● Prompt: Copy the material below word for word, leaving out the pictures.

● Information supplied:
-----
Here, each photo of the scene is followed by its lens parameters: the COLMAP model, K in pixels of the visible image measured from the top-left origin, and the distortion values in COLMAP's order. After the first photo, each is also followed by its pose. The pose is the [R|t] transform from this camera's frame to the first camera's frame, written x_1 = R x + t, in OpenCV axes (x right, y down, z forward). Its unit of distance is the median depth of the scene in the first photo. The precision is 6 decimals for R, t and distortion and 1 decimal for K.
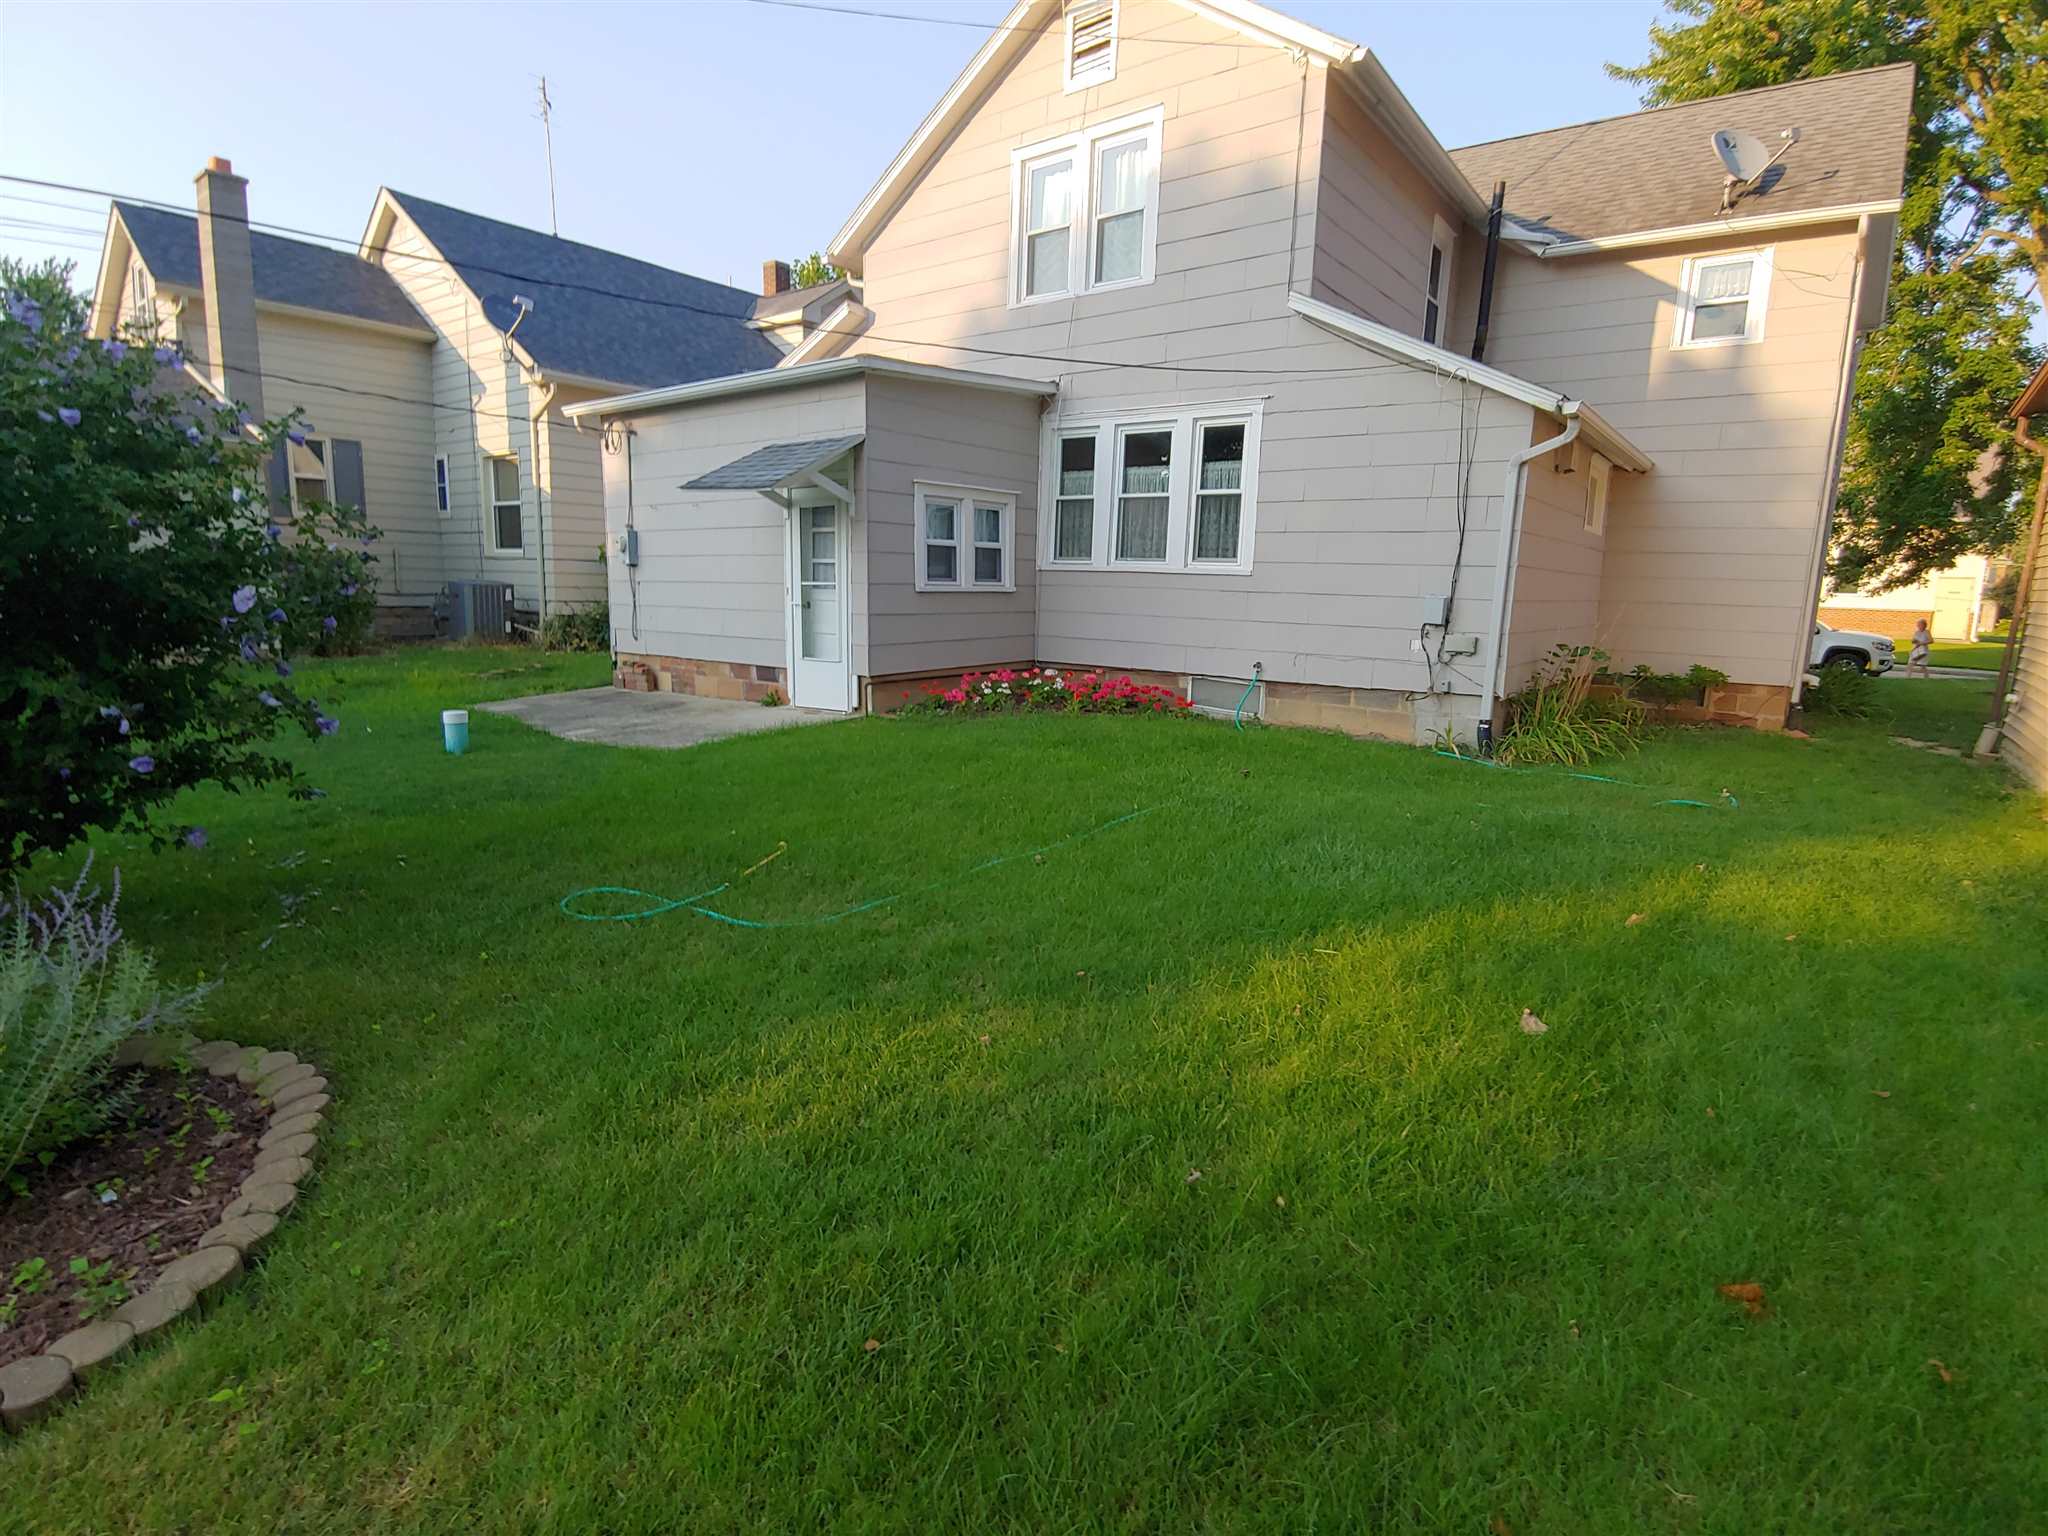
lens RADIAL K [[1047.7, 0, 1024.0], [0, 1047.7, 768.0], [0, 0, 1]] dist [0.026993, -0.022840]
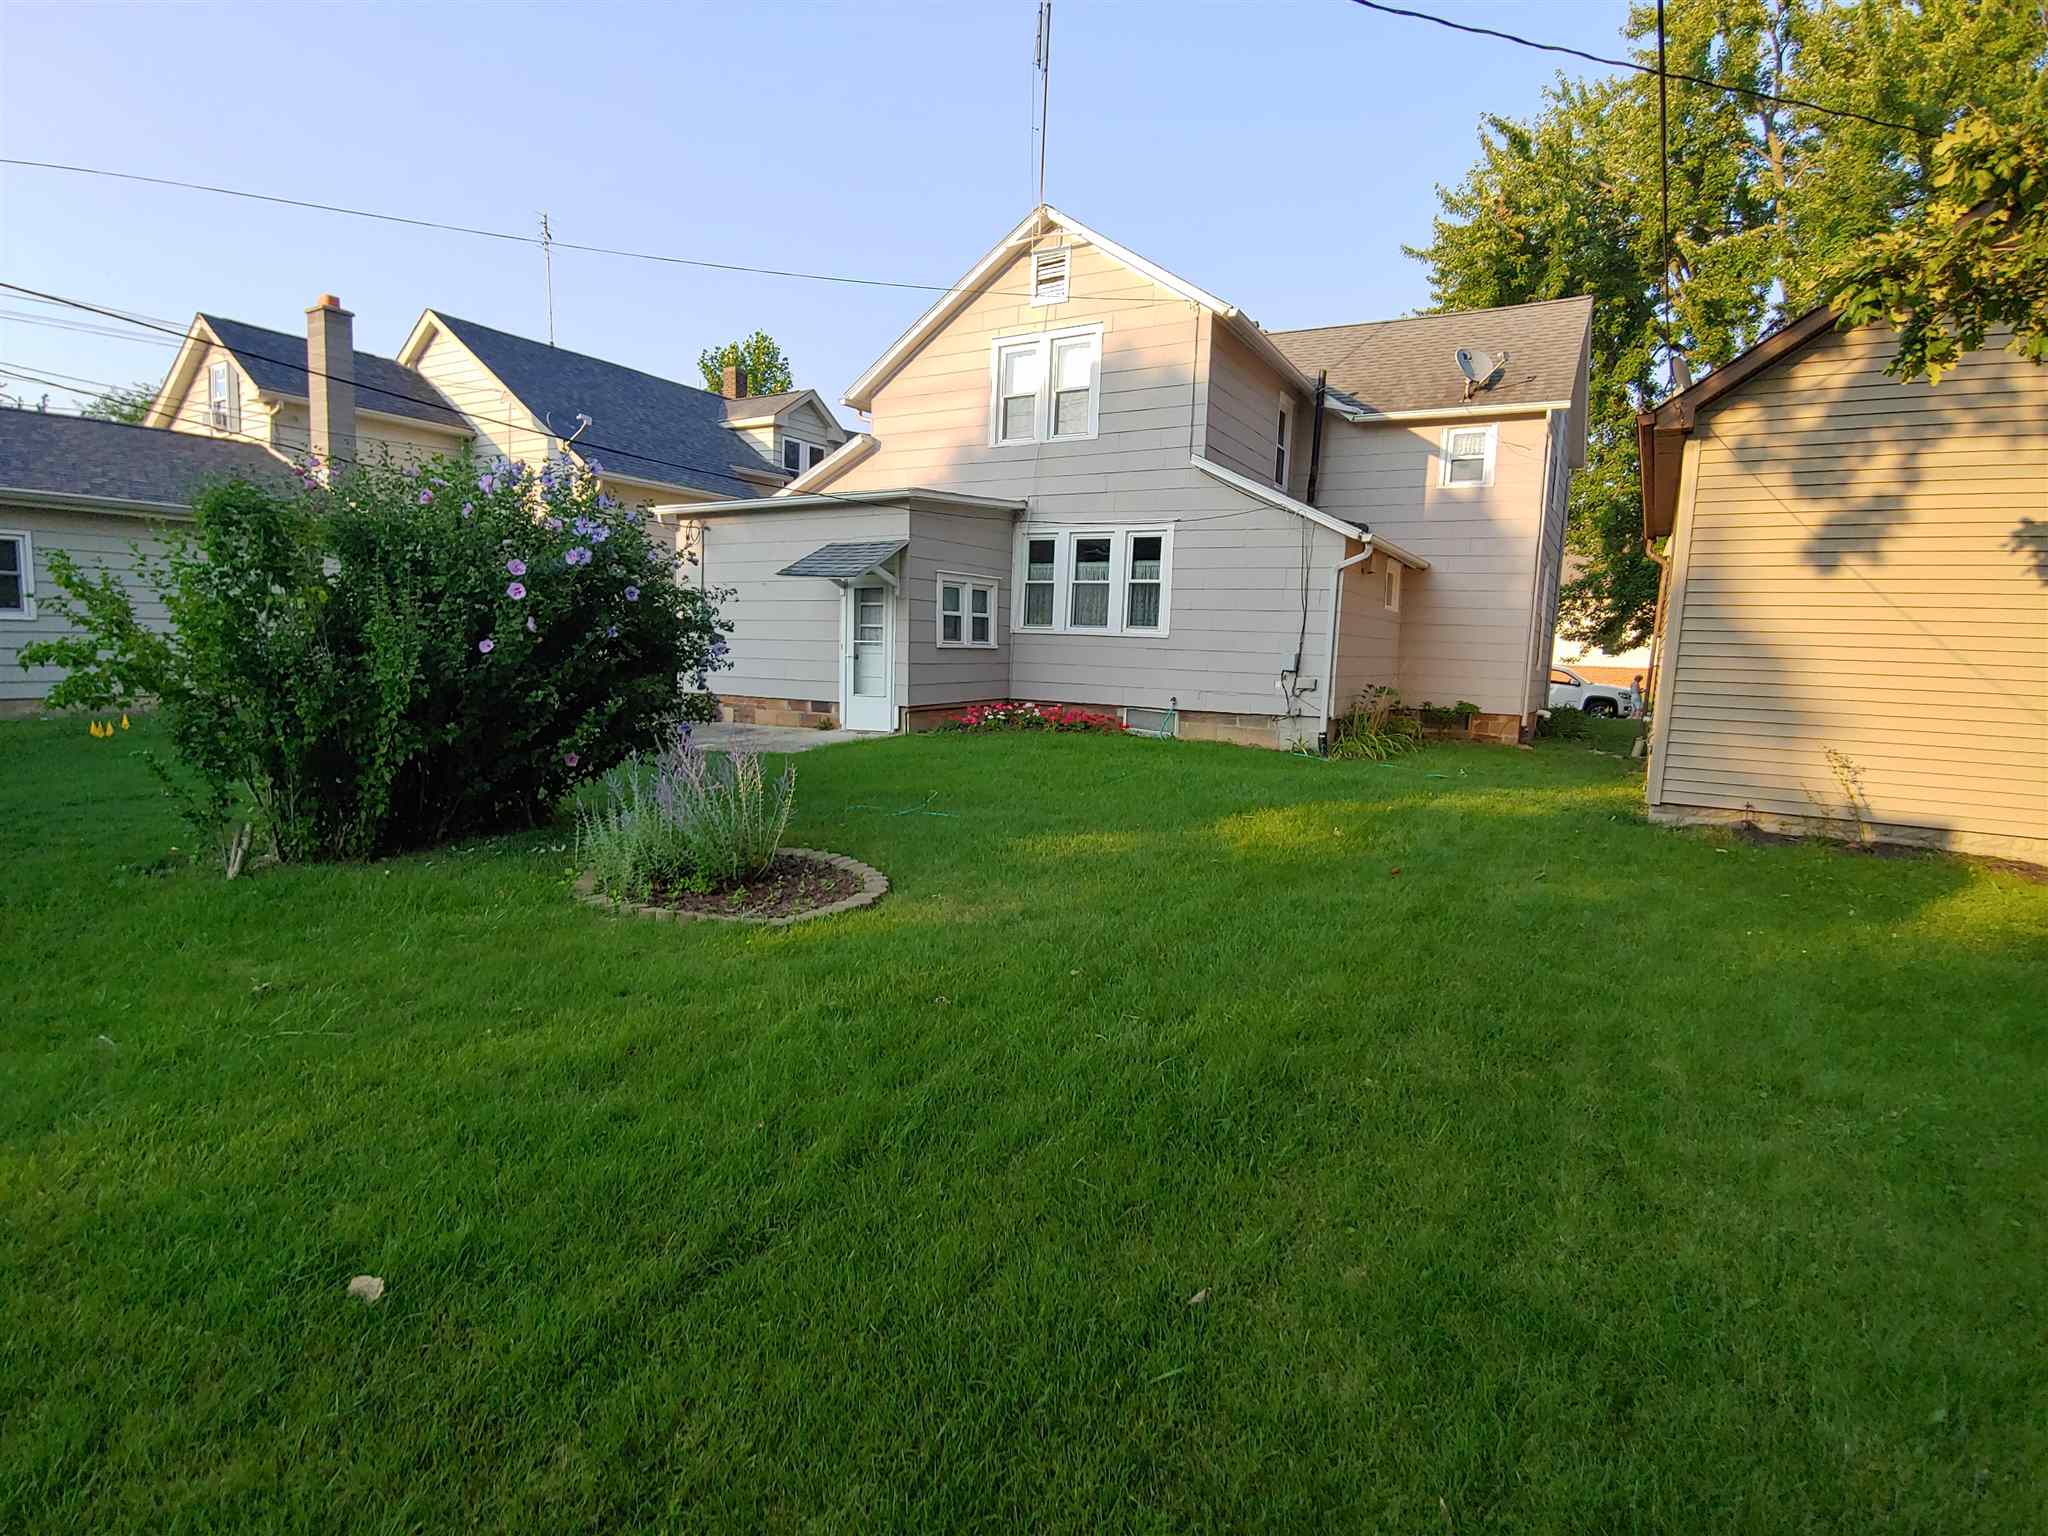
lens RADIAL K [[1047.7, 0, 1024.0], [0, 1047.7, 768.0], [0, 0, 1]] dist [0.026993, -0.022840]
pose [[0.991963, -0.008874, 0.126216, -0.156735], [0.015780, 0.998426, -0.053825, 0.067525], [-0.125539, 0.055384, 0.990542, -0.383199]]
-----
● Solution:
Here, each photo of the scene is followed by its lens parameters: the COLMAP model, K in pixels of the visible image measured from the top-left origin, and the distortion values in COLMAP's order. After the first photo, each is also followed by its pose. The pose is the [R|t] transform from this camera's frame to the first camera's frame, written x_1 = R x + t, in OpenCV axes (x right, y down, z forward). Its unit of distance is the median depth of the scene in the first photo. The precision is 6 decimals for R, t and distortion and 1 decimal for K.
lens RADIAL K [[1047.7, 0, 1024.0], [0, 1047.7, 768.0], [0, 0, 1]] dist [0.026993, -0.022840]
lens RADIAL K [[1047.7, 0, 1024.0], [0, 1047.7, 768.0], [0, 0, 1]] dist [0.026993, -0.022840]
pose [[0.991963, -0.008874, 0.126216, -0.156735], [0.015780, 0.998426, -0.053825, 0.067525], [-0.125539, 0.055384, 0.990542, -0.383199]]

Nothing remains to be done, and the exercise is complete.